Luckily, Roman's Intermezzo is only 16 bars long, so both halves enjoyed repeats for an evenly distributed reading of this placid, courtly E flat Major interlude. A recurrence of the curtailed note-length practice emerged in the final Allegro which sounded more brusque than necessary, e.g. the truncated minims in bars 5 to 8. It might have been that the executants were trusting in the considerable echo that prevailed in their noticeably resonant recording situation at Atlantis Studios, Stockholm last July. Whatever the case, Roman's score came across as spasmodic in its fast even-numbered movements.
Wendel's melancholy autumn-scape brings in the whole ensemble, Andersson moving to his guitar.
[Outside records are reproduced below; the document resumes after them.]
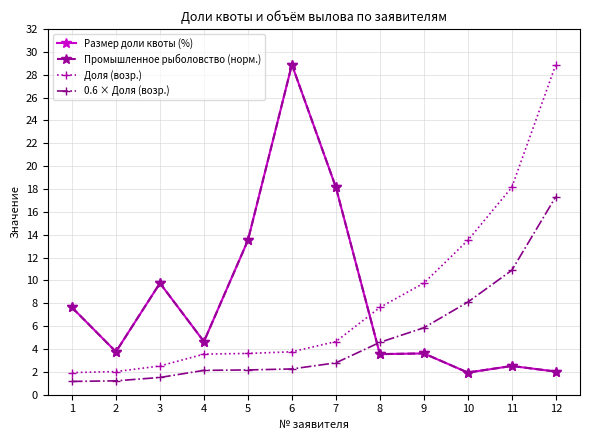

What is the difference between the highest and lowest values at 2?

2.5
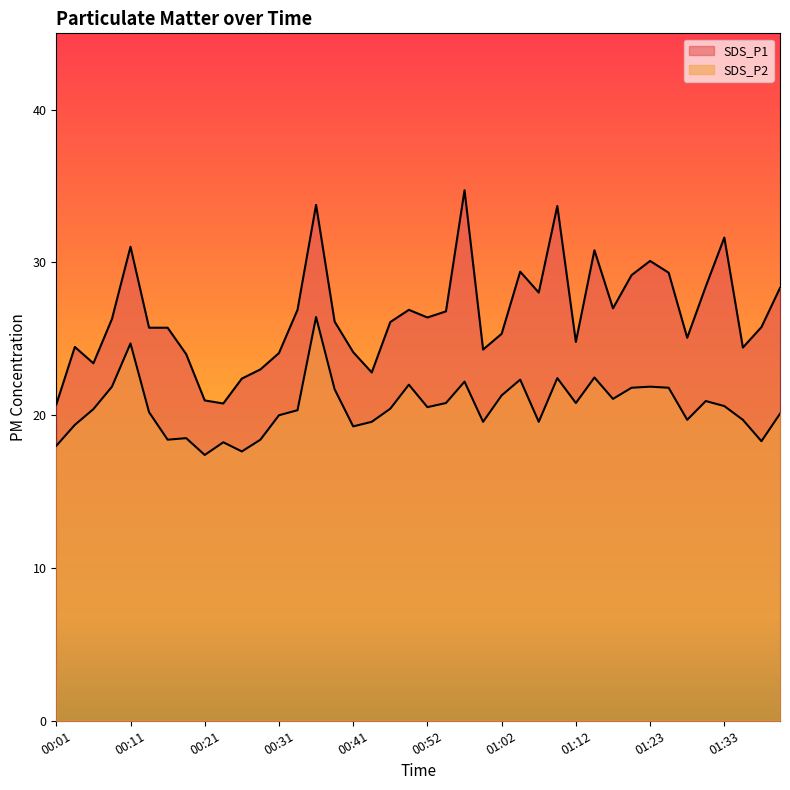

Reading left to right, list all the values displayed in this chart.

SDS_P1: 20.7	24.5	23.4	26.3	31.0	25.7	25.7	24.0	21.0	20.8	22.4	23.0	24.1	26.9	33.8	26.1	24.1	22.8	26.1	26.9	26.4	26.8	34.7	24.3	25.3	29.4	28.0	33.7	24.8	30.8	27.0	29.2	30.1	29.3	25.1	28.4	31.6	24.4	25.8	28.3
SDS_P2: 18.0	19.4	20.4	21.9	24.7	20.2	18.4	18.5	17.4	18.2	17.6	18.4	20.0	20.3	26.4	21.7	19.3	19.6	20.4	22.0	20.5	20.8	22.2	19.6	21.3	22.3	19.6	22.4	20.8	22.5	21.1	21.8	21.9	21.8	19.7	20.9	20.6	19.7	18.3	20.1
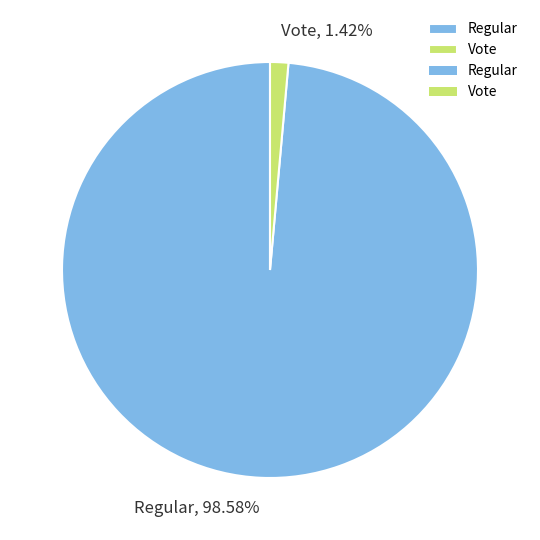

Which category has the smallest portion of the pie?

Vote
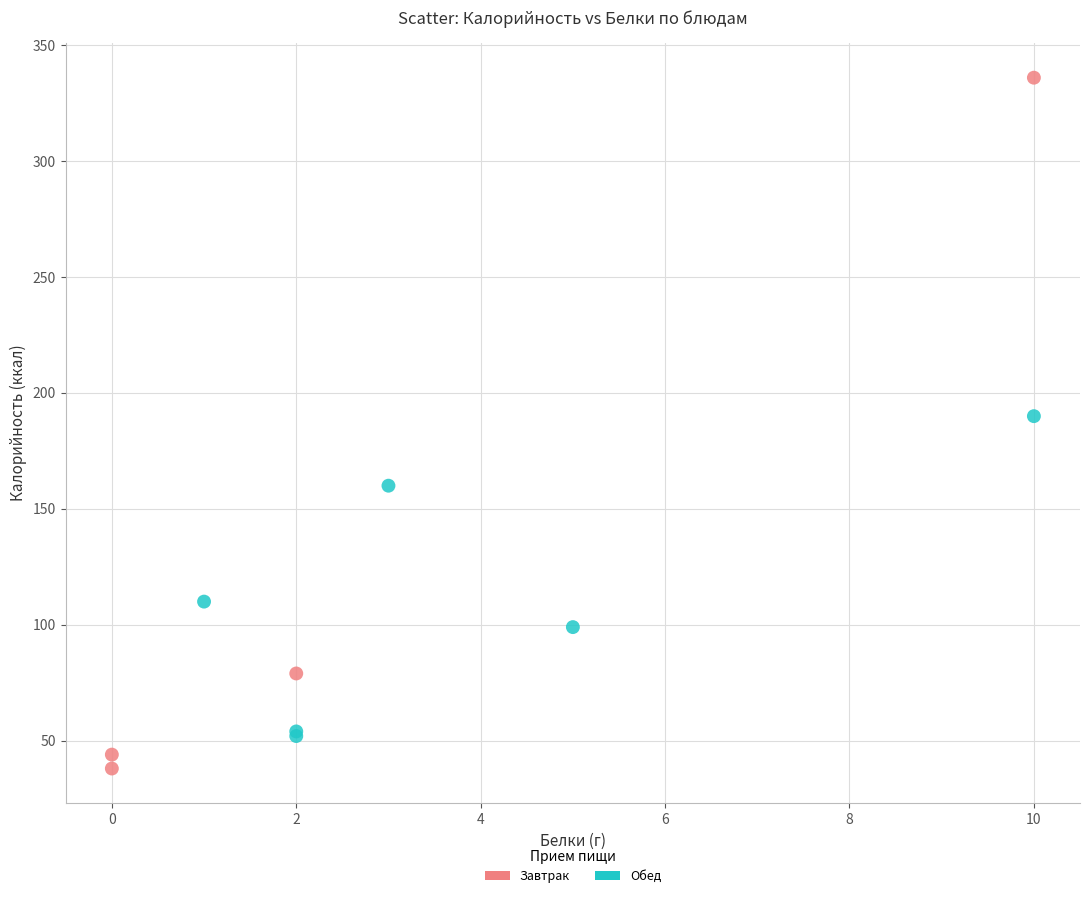

Which series reaches the minimum Y coordinate?

Завтрак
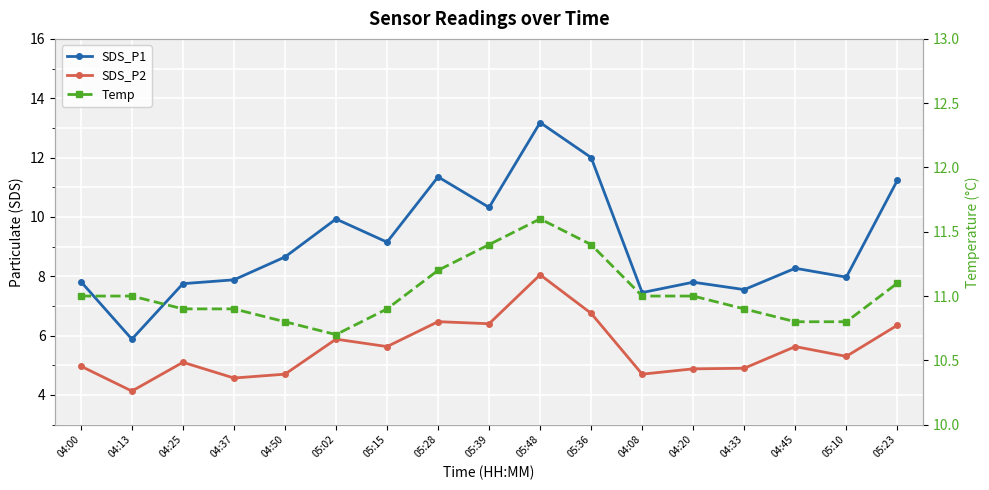

What is the spread (max minus min) of values at 04:25?

5.8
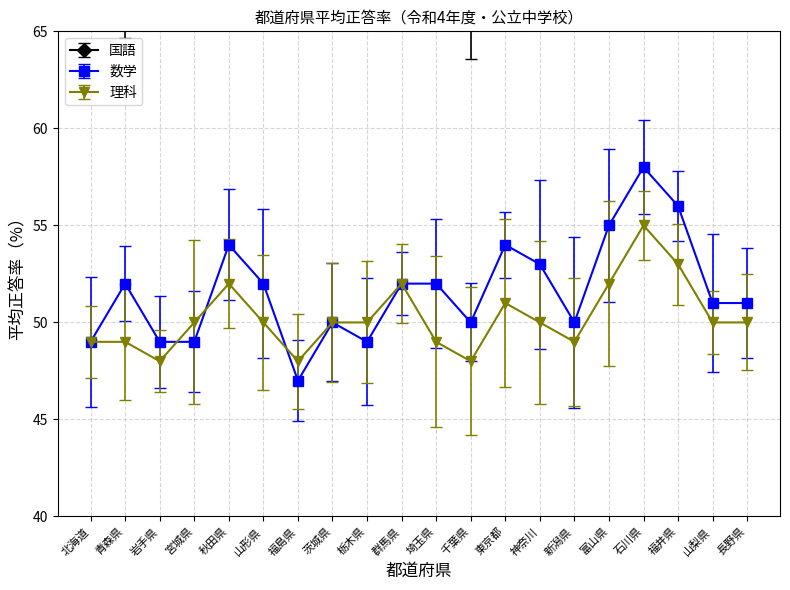

How many values in the 理科 series are below 50?

7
There isn't much to this piece which has an appealing central figure and a prominent cimbalom solo. But the composer sustains his aural ambience well enough, right up to the last leaf's settling, Perhaps the landscape has a touch of the Orient rather than the maudlin world projected by Joseph Kosma and Johnny Mercer that falling leaves always bring to mind. Still, you might just take it as a straightforward illustration of a Nordic mood. It partners neatly with Charpentier's bouncy chaconne that begins and ends with Andersson's theorbo setting out and finishing off the constant bass line. Bishop's light soprano is a treasure in this mobile construct for which the instrumental lines are lithe and restrained, especially Langborn's sinuous violin.
The last track features the guest duo in a specially soulful instrumental setting of a song about longing for a girl from the singer's village. But he also addresses her as 'most noble rose and golden chest of treasure'; she is also 'outstanding in virtue', which to me puts the beloved on a Marian level. The melody as outlined by Langborn is wrenchingly sad, like all the best love songs, with the cimbalom offering a decorative, original backdrop. So this CD ends in a minor key and suggests a bare physical and emotional world where hope is grounded in disappointment. Not exactly Nordic noir but, as a musical equivalent, coming close. Thanks to all for those extracts from the flashy Baroque - a fortunate complement/antidote.